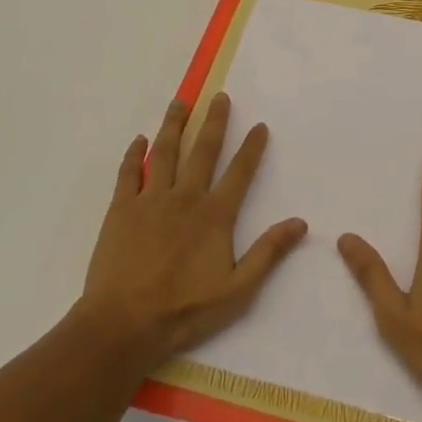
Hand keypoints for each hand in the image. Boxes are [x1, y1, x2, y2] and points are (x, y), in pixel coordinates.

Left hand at [77, 93, 307, 372]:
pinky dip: (134, 154)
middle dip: (214, 122)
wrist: (123, 325)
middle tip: (219, 97)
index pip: (239, 172)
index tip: (260, 125)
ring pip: (164, 152)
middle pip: (202, 151)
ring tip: (179, 102)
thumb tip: (300, 223)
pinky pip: (129, 173)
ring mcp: (150, 200)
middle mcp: (185, 197)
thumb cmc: (183, 311)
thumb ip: (268, 253)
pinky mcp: (121, 209)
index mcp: (214, 215)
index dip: (251, 148)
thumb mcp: (237, 291)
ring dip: (173, 125)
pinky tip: (139, 140)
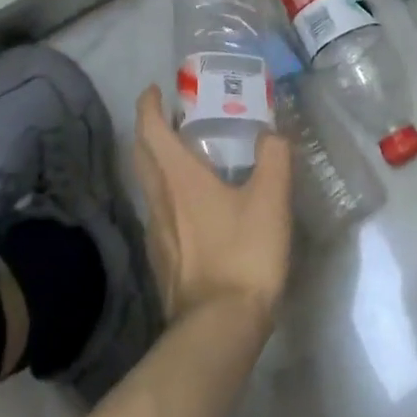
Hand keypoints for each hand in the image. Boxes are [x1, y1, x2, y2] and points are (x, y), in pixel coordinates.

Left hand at [132, 86, 292, 329]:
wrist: (220, 326)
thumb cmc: (244, 254)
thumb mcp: (271, 199)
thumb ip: (274, 158)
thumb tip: (271, 134)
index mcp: (179, 179)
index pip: (151, 131)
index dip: (149, 106)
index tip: (156, 89)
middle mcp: (159, 199)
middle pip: (142, 155)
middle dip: (150, 129)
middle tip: (174, 117)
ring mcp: (157, 232)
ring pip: (149, 184)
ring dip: (159, 161)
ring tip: (188, 154)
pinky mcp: (162, 258)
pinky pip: (159, 211)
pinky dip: (169, 192)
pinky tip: (194, 203)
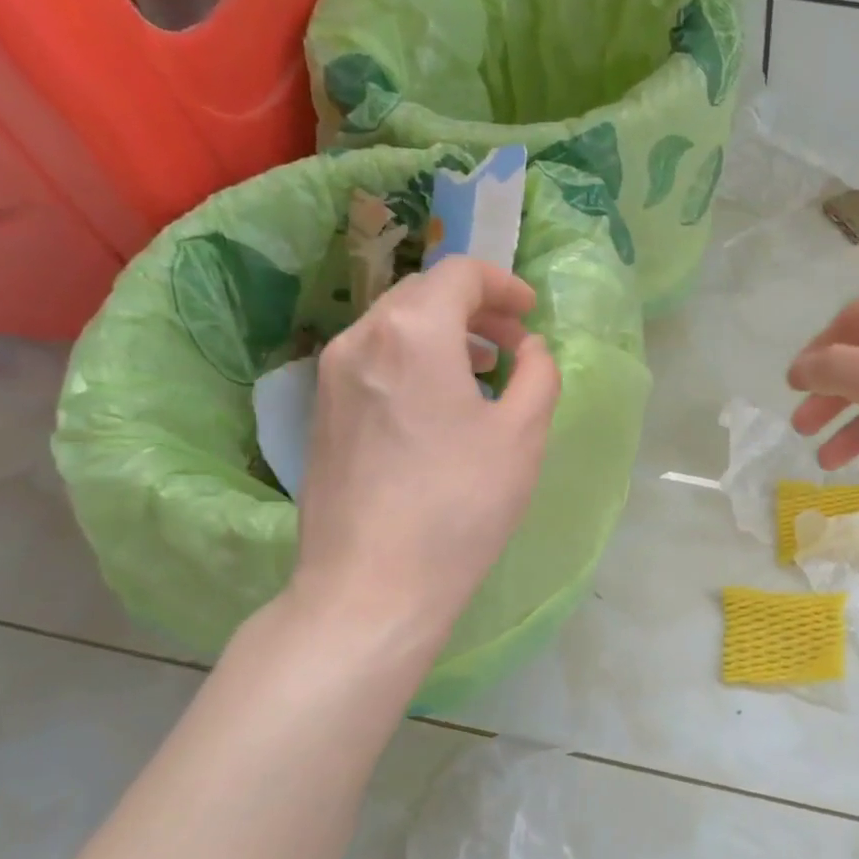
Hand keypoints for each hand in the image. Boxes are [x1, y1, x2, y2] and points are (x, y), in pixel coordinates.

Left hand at [288, 257, 560, 666]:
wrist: (372, 584)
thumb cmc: (460, 504)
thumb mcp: (524, 433)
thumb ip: (538, 372)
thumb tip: (530, 347)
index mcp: (413, 332)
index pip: (460, 273)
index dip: (503, 284)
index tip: (531, 313)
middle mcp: (361, 338)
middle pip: (423, 294)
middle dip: (476, 307)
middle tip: (515, 343)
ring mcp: (331, 375)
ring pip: (395, 326)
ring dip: (444, 333)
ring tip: (483, 371)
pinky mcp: (320, 412)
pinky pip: (374, 360)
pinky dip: (414, 361)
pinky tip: (439, 406)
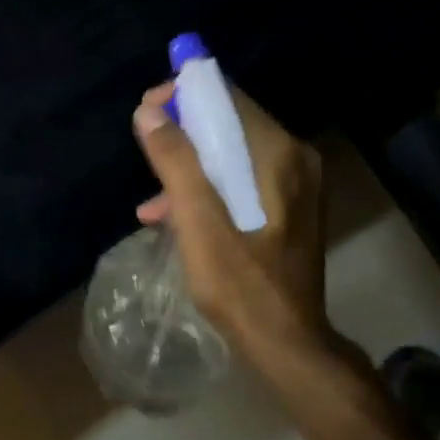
──────
TASK REQUIREMENTS: Once the pictures are set aside, write out each record exactly.

SOLUTION FOR THIS TASK:
Hand keypoints for each hand in the image. Boxes are [x1, y1, x2, y2] and points are (x, y), in pixel coordinates.

Left hand at [77, 93, 307, 372]:
pinky dip: (134, 154)
middle dip: (214, 122)
wrist: (123, 325)
middle tip: (219, 97)
index pip: (239, 172)
index tip: (260, 125)
ring pip: (164, 152)
middle pip: (202, 151)
ring tip: (179, 102)
thumb tip: (300, 223)
pinky pip: (129, 173)
ring mcp: (150, 200)
middle mcp: (185, 197)
thumb cmc: (183, 311)
thumb ip: (268, 253)
pinky mcp: (121, 209)
index mcp: (214, 215)
index dip: (251, 148)
thumb mcp: (237, 291)
ring dip: (173, 125)
pinky tip: (139, 140)
Hand keypoints for each hand in the image. Boxes are [x1, y1, x2, y2] and points are (x, y), in pixel coordinates.

Left hand at [132, 86, 292, 329]:
wrist: (220, 326)
thumb cmc: (244, 254)
thumb mcp: (271, 199)
thumb ip: (274, 158)
thumb tip: (271, 134)
index mcp: (179, 179)
index pip: (151, 131)
index dip: (149, 106)
index tip: (156, 89)
middle mcp: (159, 199)
middle pip: (142, 155)
middle dip: (150, 129)
middle tip: (174, 117)
ring mcp: (157, 232)
ring pip: (149, 184)
ring dip: (159, 161)
ring tip: (188, 154)
pinky mcp: (162, 258)
pinky pip: (159, 211)
pinky dip: (169, 192)
pinky tip: (194, 203)
Hand keypoints for each hand in the image. Boxes are [x1, y1, x2, y2] and points are (x, y), in pixel coordinates.

Left hand at [288, 257, 560, 666]:
wrist: (372, 584)
thumb cmc: (460, 504)
thumb mcp: (524, 433)
thumb ip: (538, 372)
thumb tip: (530, 347)
index mcp: (413, 332)
index pip: (460, 273)
index dip: (503, 284)
index tip: (531, 313)
middle mcp: (361, 338)
middle pip: (423, 294)
middle dip: (476, 307)
middle tip: (515, 343)
ring mcp: (331, 375)
ring pip: (395, 326)
ring dip: (444, 333)
ring tip: (483, 371)
pinky mcp: (320, 412)
pinky pip: (374, 360)
pinky dip: (414, 361)
pinky tip: (439, 406)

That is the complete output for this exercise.